Task instructions:
Scan the data below for the string "expression". Copy every line where it appears.

Material provided:

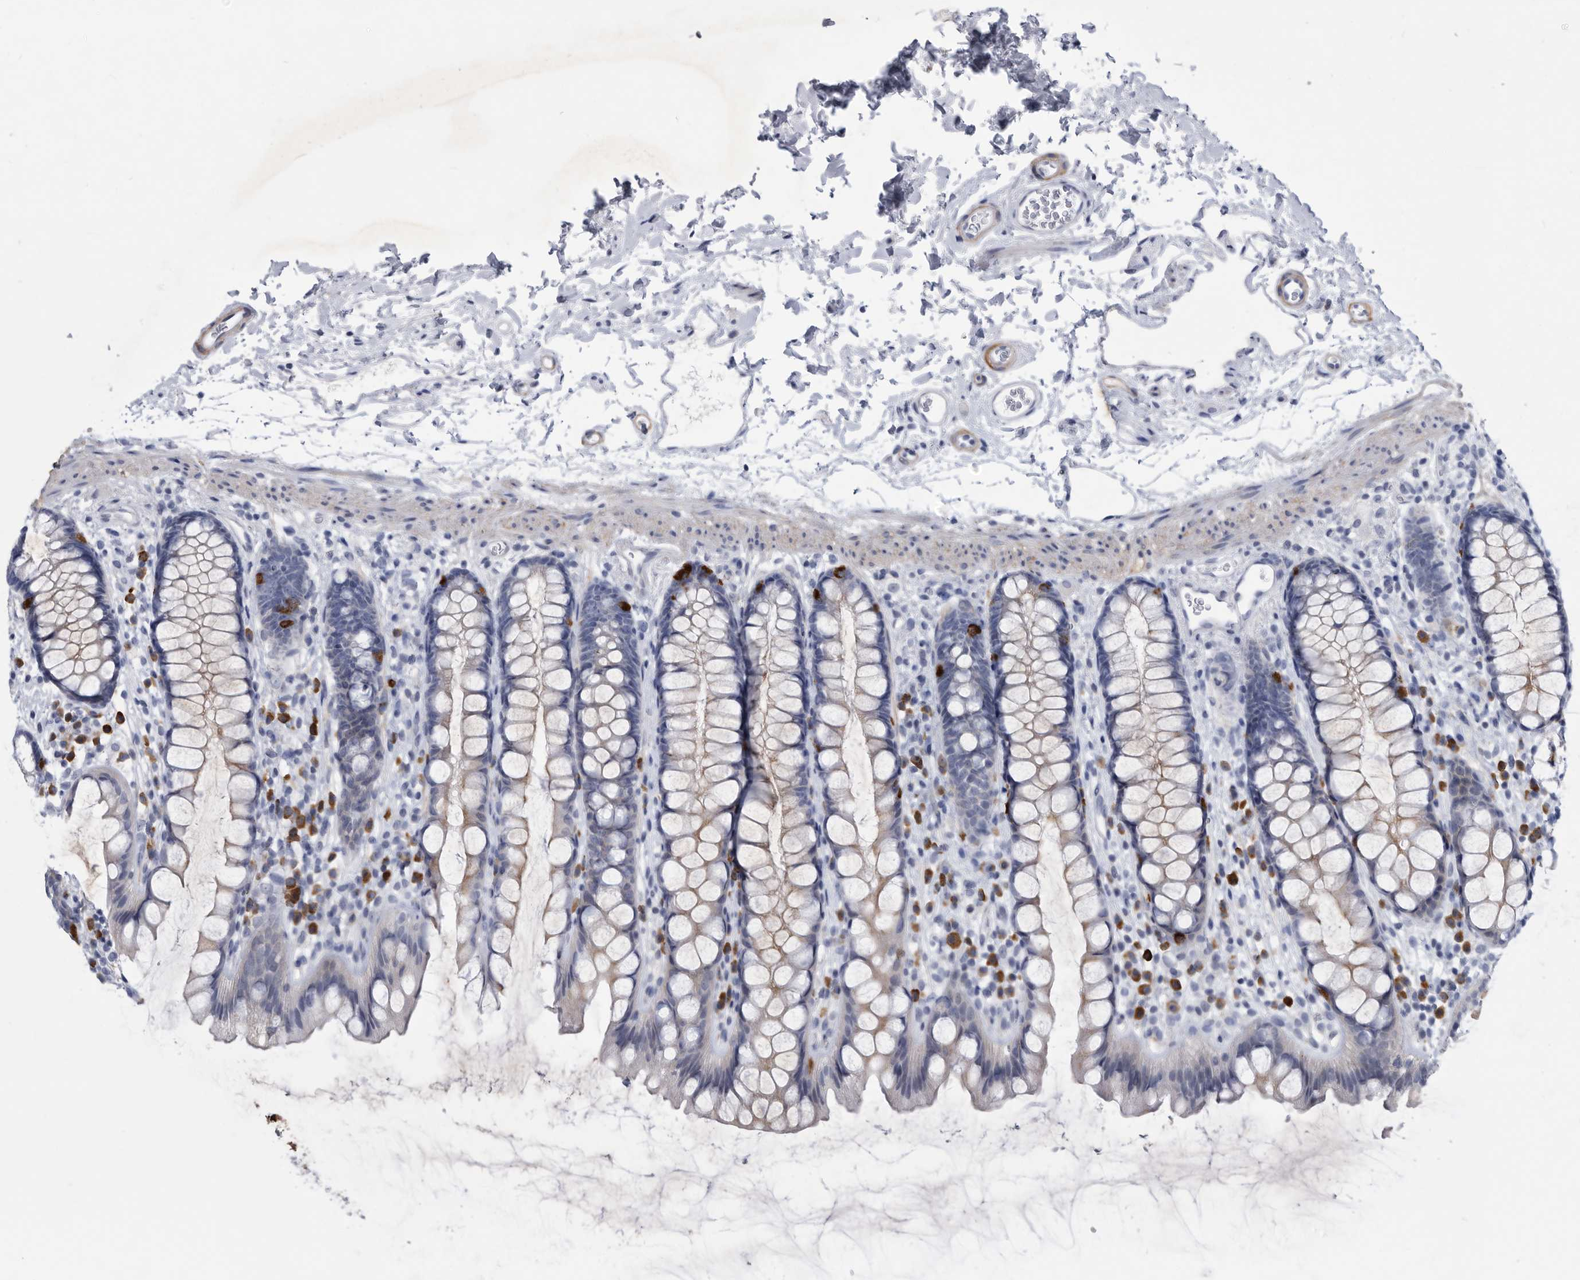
{"staining": {"intensity": "weak", "quantity": "<25%", "location": "cytoplasmic/membranous"}, "tissue": "rectum", "cell_type": "Glandular cells", "image_type": "normal", "snomed": [{"axis": "morphology", "description": "Normal tissue, NOS"}, {"axis": "topography", "description": "Rectum"}], "caption": "Image shows no protein expression in glandular cells of normal rectum.", "gene": "BTBD6", "patient": {"sex": "female", "age": 65}}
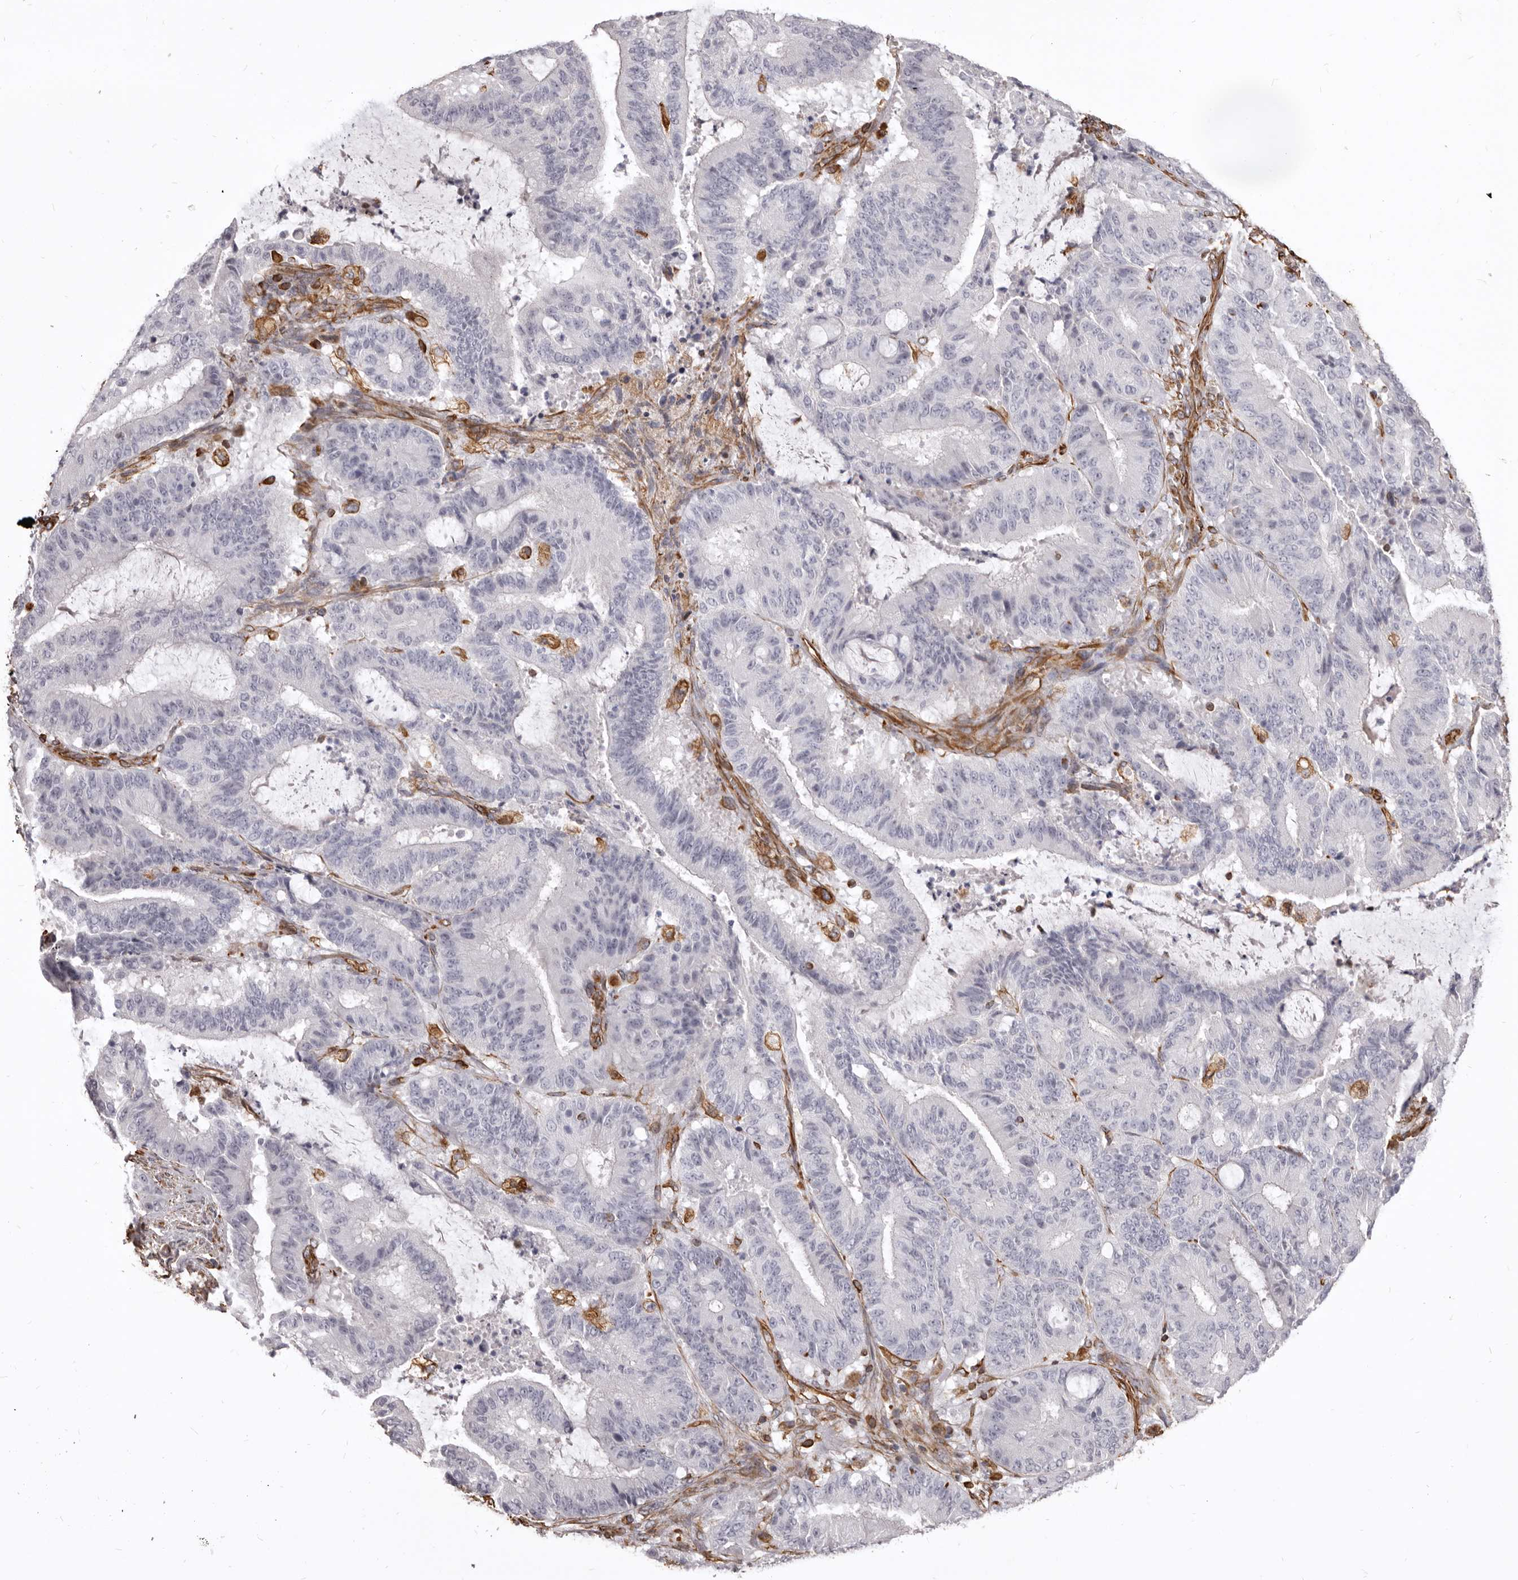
{"staining": {"intensity": "negative", "quantity": "none", "location": "none"}, "tissue": "liver cancer", "cell_type": "Tumor cells", "image_type": "cancer", "snomed": [{"axis": "morphology", "description": "Normal tissue, NOS"}, {"axis": "morphology", "description": "Cholangiocarcinoma"}, {"axis": "topography", "description": "Liver"}, {"axis": "topography", "description": "Peripheral nerve tissue"}], "caption": "Human liver cancer (cholangiocarcinoma) stained for a protein using immunohistochemistry (IHC) shows no expression in tumor cells.", "gene": "MTURN", "patient": {"sex": "female", "age": 73}}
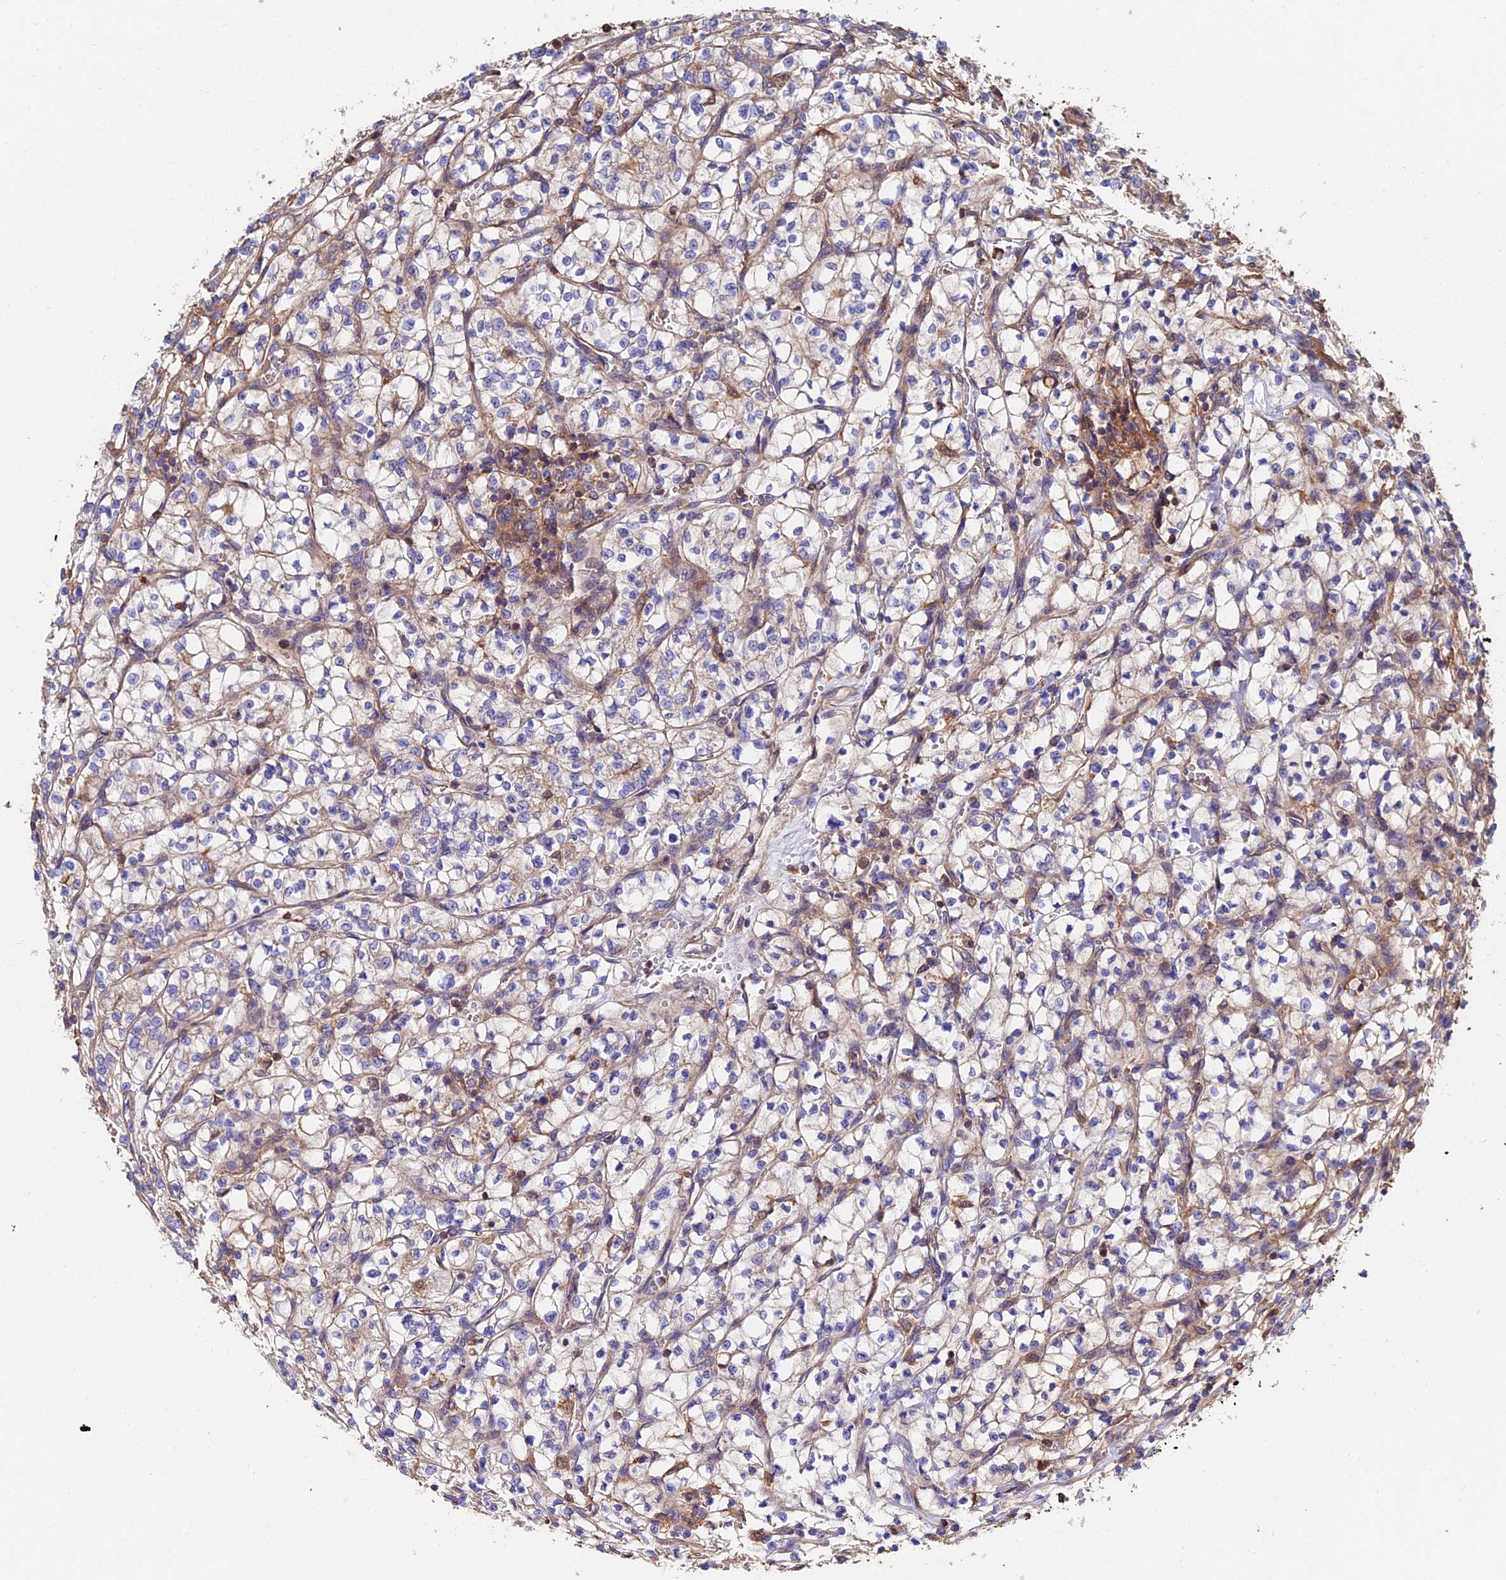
{"staining": {"intensity": "weak", "quantity": "<25%", "location": "cytoplasmic/membranous"}, "tissue": "renal cancer", "cell_type": "Tumor cells", "image_type": "cancer", "snomed": [{"axis": "morphology", "description": "Adenocarcinoma, NOS"}, {"axis": "topography", "description": "Kidney"}], "caption": "A histopathology image of human adenocarcinoma (renal) is negative for staining in tumor cells.", "gene": "EXT1", "patient": {"sex": "female", "age": 64}}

Answer section:
{"staining": {"intensity": "weak", "quantity": "<25%", "location": "cytoplasmic/membranous"}, "tissue": "rectum", "cell_type": "Glandular cells", "image_type": "normal", "snomed": [{"axis": "morphology", "description": "Normal tissue, NOS"}, {"axis": "topography", "description": "Rectum"}], "caption": "Image shows no protein expression in glandular cells of normal rectum.", "gene": "BTBD6", "patient": {"sex": "female", "age": 65}}
{"staining": {"intensity": "negative", "quantity": "none", "location": "none"}, "tissue": "liver cancer", "cell_type": "Tumor cells", "image_type": "cancer", "snomed": [{"axis": "morphology", "description": "Normal tissue, NOS"}, {"axis": "morphology", "description": "Cholangiocarcinoma"}, {"axis": "topography", "description": "Liver"}, {"axis": "topography", "description": "Peripheral nerve tissue"}], "caption": "Human liver cancer (cholangiocarcinoma) stained for a protein using immunohistochemistry (IHC) shows no expression in tumor cells.", "gene": "MTURN", "patient": {"sex": "female", "age": 73}}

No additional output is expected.